RUCELI, FAMIGLIA. - Famiglia fiorentina. Capostipite conosciuto è un ALAMANNO, che nel sec. XIII, per avere estratto da una pianta detta oricella una tinta per colorare le lane, ebbe il soprannome «oricellario».
I R., arricchitis con la mercatura, si segnalarono per attività culturale e mecenatismo. GIOVANNI di Paolo (1403-81) fece costruire, su disegno di Leon Battista Alberti, il palazzo familiare e la facciata di S. Maria Novella. BERNARDO di Giovanni (1448-1514) sposò Nannina, nipote di Cosimo il Vecchio: favorito da Lorenzo de' Medici fu, invece, osteggiato da Piero; più tardi, in odio al Soderini, si ravvicinò ai Medici: fu autore di storie; e gli «Orti Oricellari», divennero sede dell'Accademia platonica (per suo figlio GIOVANNI V. sotto). Altri ecclesiastici furono: PANDOLFO di Giovanni (1436-1497), domenicano di S. Marco con il nome di fra Santi, onorato nell'Ordine come venerabile; SIMONE di Vanni (1460-1514), canonico fiorentino, rettore dello Studio di Pisa, collettore apostolico di Toscana sotto Alessandro VI e cameriere di Giulio II; FRANCESCO di Filippo (1466-1503), vescovo di Pesaro nel 1499, vicelegato a Bologna nel 1502; ANNIBALE di Luigi (m. il 28 genn. 1601 a Roma) che, vissuto in Francia dove ebbe il vescovato di Carcassona (1° apr. 1569), al suo ritorno in Italia fu da Clemente VIII nominato legato di Bologna e Ancona e maestro di casa; LUIGI di Orazio (m. nel 1627), che seguì in Francia Maria de' Medici e dopo averle dato larghi aiuti, caduto in disgrazia del Richelieu, si dette alla milizia e morì in battaglia. Nel sec. XVIII va ricordato GIULIO di Paolo Benedetto (1702-78), professore nell'Università di Pisa, ministro delle finanze sotto Pietro Leopoldo, ispiratore della politica giurisdizionalistica di lui.
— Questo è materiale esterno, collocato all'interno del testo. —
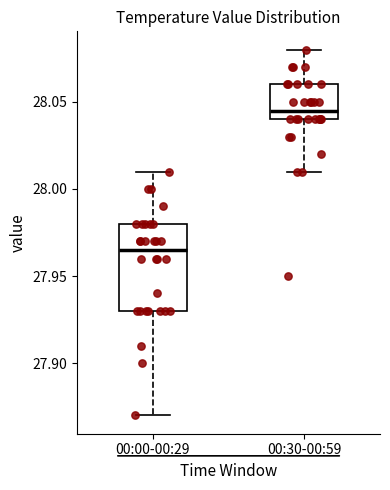

Reading left to right, read every box against the y-axis: the position of its median line, the range the box covers, and the ends of its whiskers. The values are not printed on the chart, so give them approximately, as read against the axis.

00:00-00:29: median 27.965, box 27.930 to 27.980, whiskers 27.870 to 28.010
00:30-00:59: median 28.045, box 28.040 to 28.060, whiskers 28.010 to 28.080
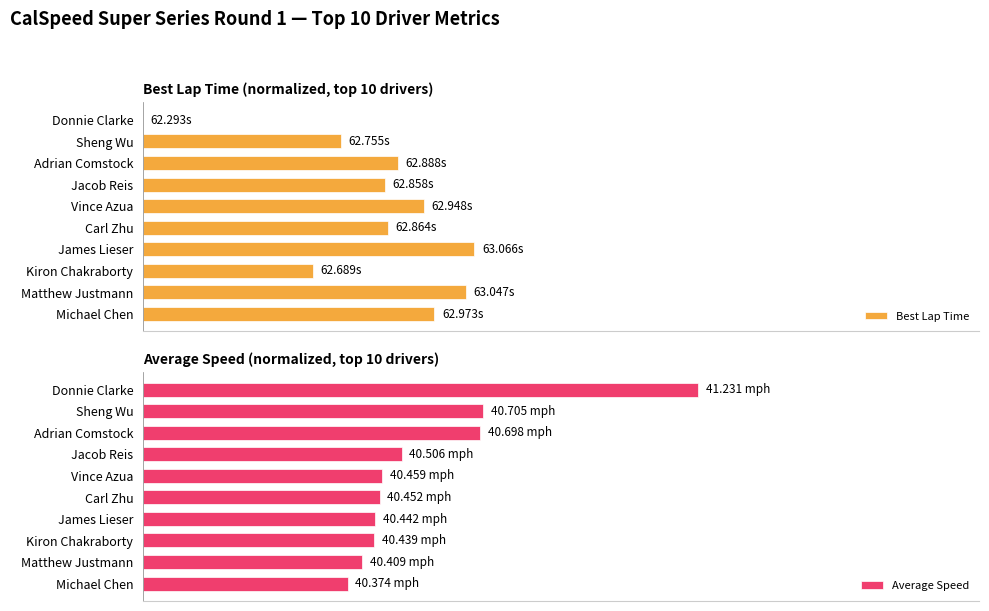

What are all the series names shown in the legend?

Best Lap Time, Average Speed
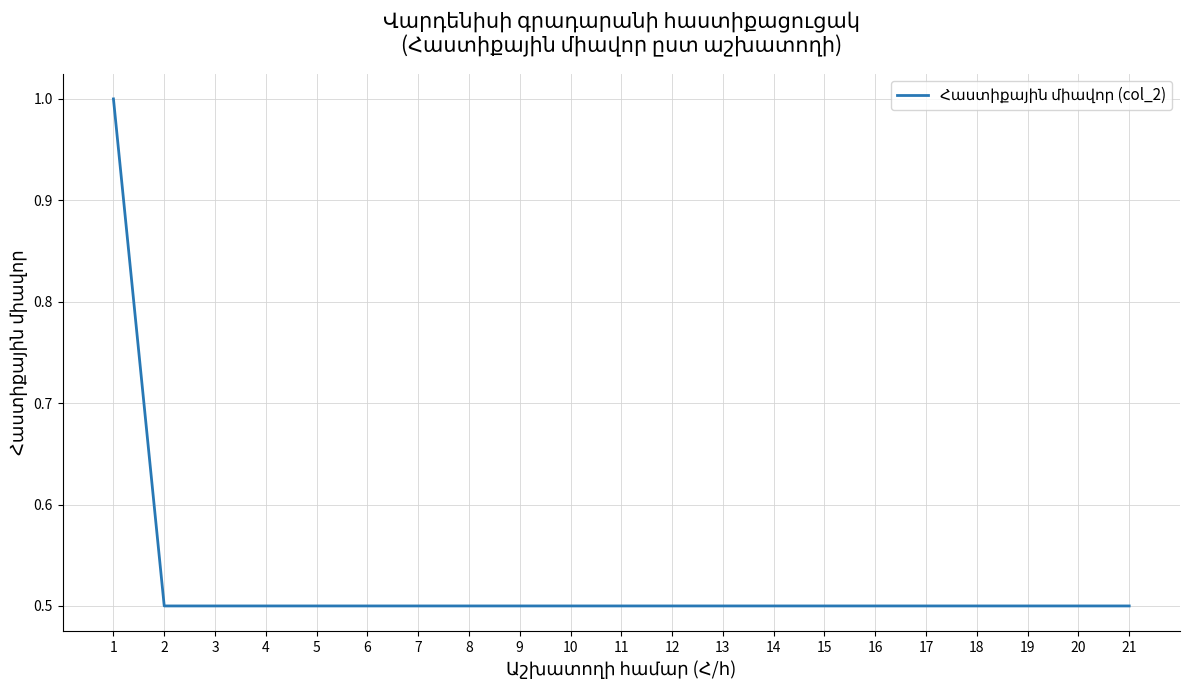

What is the difference between the maximum and minimum values?

0.5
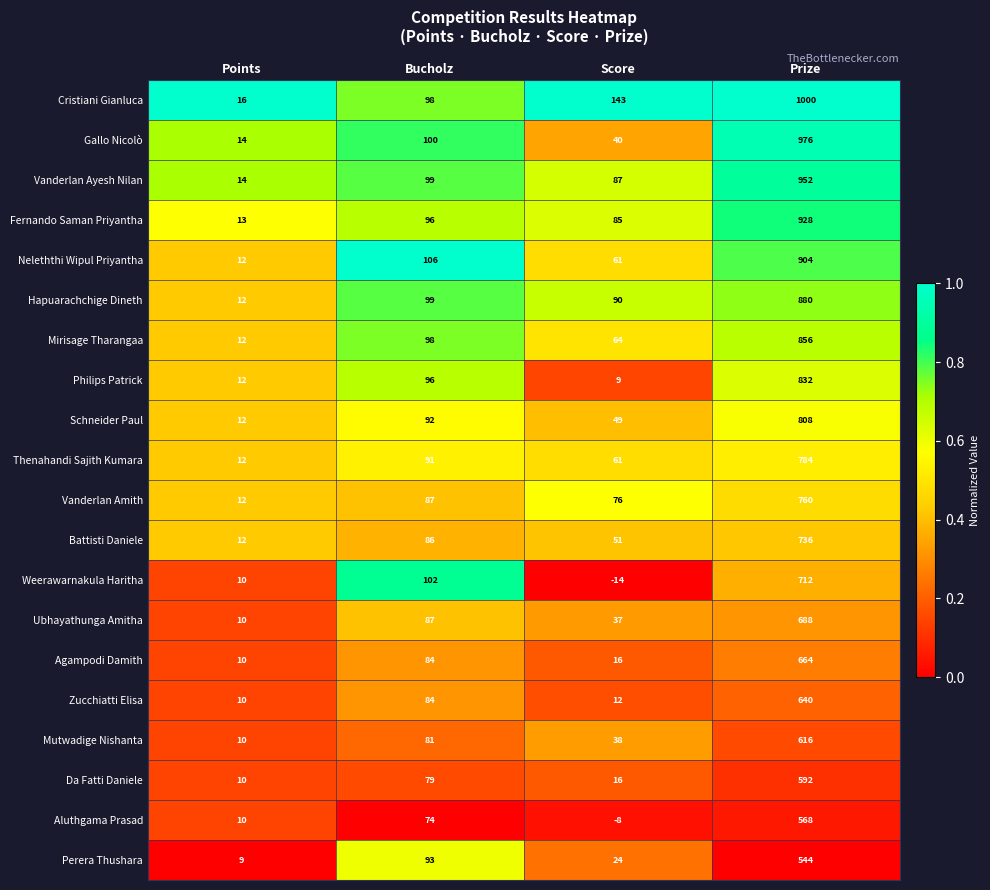

Is it true that Zucchiatti Elisa equals 42 at Bucholz?

False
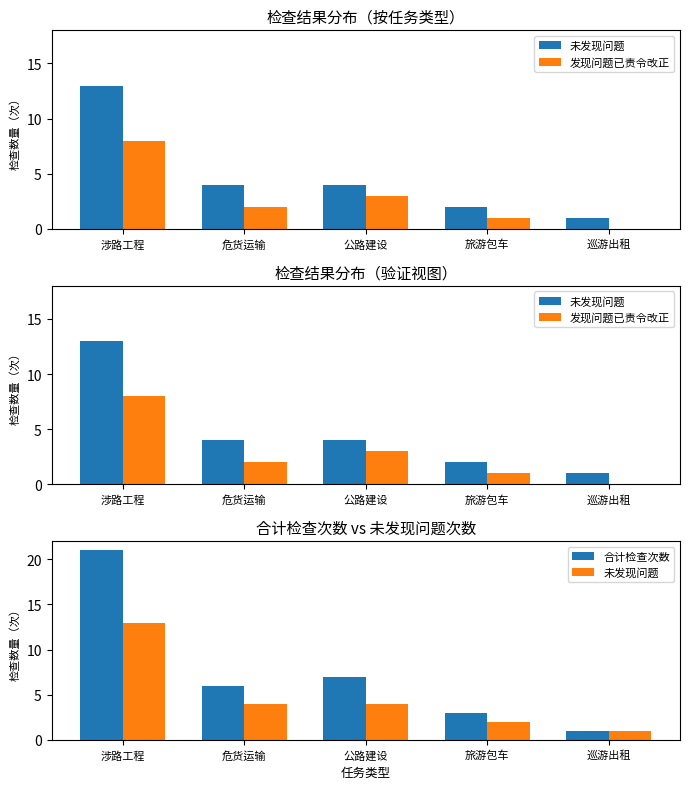

Reading left to right, what are all the values shown in this chart?

未发现问题: 涉路工程=13	危货运输=4	公路建设=4	旅游包车=2	巡游出租=1
发现问题已责令改正: 涉路工程=8	危货运输=2	公路建设=3	旅游包车=1	巡游出租=0
合计检查次数: 涉路工程=21	危货运输=6	公路建设=7	旅游包车=3	巡游出租=1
GIOVANNI, poeta, n. a Firenze il 20 ott. 1475, m. a Roma il 3 apr. 1525.
Cugino di Leone X, pur nelle cure politiche compose due tragedie: la Rosmunda e l'Oreste. Divenuto ecclesiastico, fu nominato da Clemente VII castellano di Castel S. Angelo, nella cui carica morì alla vigilia di ricevere il cappello cardinalizio. L'opera sua più nota è l'elegante poemetto didascalico Le Api, dedicato al Trissino, e in gran parte condotto sul IV l. delle Georgiche di Virgilio.
Contiene un accenno (vv. 358-79) all'elezione al pontificato di Clemente VII.